So that nothing is lost, restate each entry exactly as supplied.

Stored data
▬▬▬▬▬▬▬▬▬▬

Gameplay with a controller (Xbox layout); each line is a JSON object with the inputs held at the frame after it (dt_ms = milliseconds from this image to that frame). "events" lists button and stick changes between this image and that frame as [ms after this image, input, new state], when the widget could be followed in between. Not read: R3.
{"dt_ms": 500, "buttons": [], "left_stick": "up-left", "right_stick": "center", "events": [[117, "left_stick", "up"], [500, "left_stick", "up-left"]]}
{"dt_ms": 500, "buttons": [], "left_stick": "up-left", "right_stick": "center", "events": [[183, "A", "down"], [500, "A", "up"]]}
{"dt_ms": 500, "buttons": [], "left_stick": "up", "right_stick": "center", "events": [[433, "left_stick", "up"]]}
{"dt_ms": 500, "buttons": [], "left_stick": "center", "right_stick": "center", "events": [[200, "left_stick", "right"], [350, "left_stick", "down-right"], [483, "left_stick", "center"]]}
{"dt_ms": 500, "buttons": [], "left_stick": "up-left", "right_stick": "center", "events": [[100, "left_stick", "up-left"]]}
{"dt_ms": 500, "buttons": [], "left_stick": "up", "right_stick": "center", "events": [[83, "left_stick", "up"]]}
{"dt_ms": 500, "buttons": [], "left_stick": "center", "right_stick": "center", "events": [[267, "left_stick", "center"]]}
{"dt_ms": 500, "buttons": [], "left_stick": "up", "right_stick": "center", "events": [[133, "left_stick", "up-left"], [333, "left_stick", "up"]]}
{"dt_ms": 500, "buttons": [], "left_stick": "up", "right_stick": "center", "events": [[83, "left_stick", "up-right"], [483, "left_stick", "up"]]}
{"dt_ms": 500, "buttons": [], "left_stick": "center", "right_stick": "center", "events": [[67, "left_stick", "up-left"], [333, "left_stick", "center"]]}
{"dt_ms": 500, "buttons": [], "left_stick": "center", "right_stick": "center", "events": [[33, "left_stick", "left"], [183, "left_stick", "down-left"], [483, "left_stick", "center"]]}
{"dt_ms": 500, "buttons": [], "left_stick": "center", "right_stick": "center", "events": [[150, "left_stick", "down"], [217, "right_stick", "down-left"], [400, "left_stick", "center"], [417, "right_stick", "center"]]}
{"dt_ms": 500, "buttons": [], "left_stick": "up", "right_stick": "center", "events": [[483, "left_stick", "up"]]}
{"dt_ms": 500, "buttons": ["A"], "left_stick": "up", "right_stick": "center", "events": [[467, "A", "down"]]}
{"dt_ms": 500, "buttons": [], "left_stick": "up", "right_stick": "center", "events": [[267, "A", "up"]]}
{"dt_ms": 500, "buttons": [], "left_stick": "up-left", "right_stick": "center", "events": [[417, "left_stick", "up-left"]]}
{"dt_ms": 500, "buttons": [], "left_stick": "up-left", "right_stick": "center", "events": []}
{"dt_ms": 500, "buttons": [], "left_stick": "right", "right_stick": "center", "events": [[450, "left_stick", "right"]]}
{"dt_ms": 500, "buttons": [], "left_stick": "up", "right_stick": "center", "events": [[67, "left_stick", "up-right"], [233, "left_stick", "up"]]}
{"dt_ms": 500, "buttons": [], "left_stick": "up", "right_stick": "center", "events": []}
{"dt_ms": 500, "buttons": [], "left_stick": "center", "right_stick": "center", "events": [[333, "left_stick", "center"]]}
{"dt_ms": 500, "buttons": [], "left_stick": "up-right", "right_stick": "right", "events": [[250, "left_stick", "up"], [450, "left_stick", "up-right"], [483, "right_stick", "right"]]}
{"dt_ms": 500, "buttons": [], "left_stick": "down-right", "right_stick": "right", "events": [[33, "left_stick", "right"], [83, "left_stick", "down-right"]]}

▬▬▬▬▬▬▬▬▬▬

### [SOLUTION FOR THIS PROBLEM]
Gameplay with a controller (Xbox layout); each line is a JSON object with the inputs held at the frame after it (dt_ms = milliseconds from this image to that frame). "events" lists button and stick changes between this image and that frame as [ms after this image, input, new state], when the widget could be followed in between. Not read: R3.
{"dt_ms": 500, "buttons": [], "left_stick": "up-left", "right_stick": "center", "events": [[117, "left_stick", "up"], [500, "left_stick", "up-left"]]}
{"dt_ms": 500, "buttons": [], "left_stick": "up-left", "right_stick": "center", "events": [[183, "A", "down"], [500, "A", "up"]]}
{"dt_ms": 500, "buttons": [], "left_stick": "up", "right_stick": "center", "events": [[433, "left_stick", "up"]]}
{"dt_ms": 500, "buttons": [], "left_stick": "center", "right_stick": "center", "events": [[200, "left_stick", "right"], [350, "left_stick", "down-right"], [483, "left_stick", "center"]]}
{"dt_ms": 500, "buttons": [], "left_stick": "up-left", "right_stick": "center", "events": [[100, "left_stick", "up-left"]]}
{"dt_ms": 500, "buttons": [], "left_stick": "up", "right_stick": "center", "events": [[83, "left_stick", "up"]]}
{"dt_ms": 500, "buttons": [], "left_stick": "center", "right_stick": "center", "events": [[267, "left_stick", "center"]]}
{"dt_ms": 500, "buttons": [], "left_stick": "up", "right_stick": "center", "events": [[133, "left_stick", "up-left"], [333, "left_stick", "up"]]}
{"dt_ms": 500, "buttons": [], "left_stick": "up", "right_stick": "center", "events": [[83, "left_stick", "up-right"], [483, "left_stick", "up"]]}
{"dt_ms": 500, "buttons": [], "left_stick": "center", "right_stick": "center", "events": [[67, "left_stick", "up-left"], [333, "left_stick", "center"]]}
{"dt_ms": 500, "buttons": [], "left_stick": "center", "right_stick": "center", "events": [[33, "left_stick", "left"], [183, "left_stick", "down-left"], [483, "left_stick", "center"]]}
{"dt_ms": 500, "buttons": [], "left_stick": "center", "right_stick": "center", "events": [[150, "left_stick", "down"], [217, "right_stick", "down-left"], [400, "left_stick", "center"], [417, "right_stick", "center"]]}
{"dt_ms": 500, "buttons": [], "left_stick": "up", "right_stick": "center", "events": [[483, "left_stick", "up"]]}
{"dt_ms": 500, "buttons": ["A"], "left_stick": "up", "right_stick": "center", "events": [[467, "A", "down"]]}
{"dt_ms": 500, "buttons": [], "left_stick": "up", "right_stick": "center", "events": [[267, "A", "up"]]}
{"dt_ms": 500, "buttons": [], "left_stick": "up-left", "right_stick": "center", "events": [[417, "left_stick", "up-left"]]}
{"dt_ms": 500, "buttons": [], "left_stick": "up-left", "right_stick": "center", "events": []}
{"dt_ms": 500, "buttons": [], "left_stick": "right", "right_stick": "center", "events": [[450, "left_stick", "right"]]}
{"dt_ms": 500, "buttons": [], "left_stick": "up", "right_stick": "center", "events": [[67, "left_stick", "up-right"], [233, "left_stick", "up"]]}
{"dt_ms": 500, "buttons": [], "left_stick": "up", "right_stick": "center", "events": []}
{"dt_ms": 500, "buttons": [], "left_stick": "center", "right_stick": "center", "events": [[333, "left_stick", "center"]]}
{"dt_ms": 500, "buttons": [], "left_stick": "up-right", "right_stick": "right", "events": [[250, "left_stick", "up"], [450, "left_stick", "up-right"], [483, "right_stick", "right"]]}
{"dt_ms": 500, "buttons": [], "left_stick": "down-right", "right_stick": "right", "events": [[33, "left_stick", "right"], [83, "left_stick", "down-right"]]}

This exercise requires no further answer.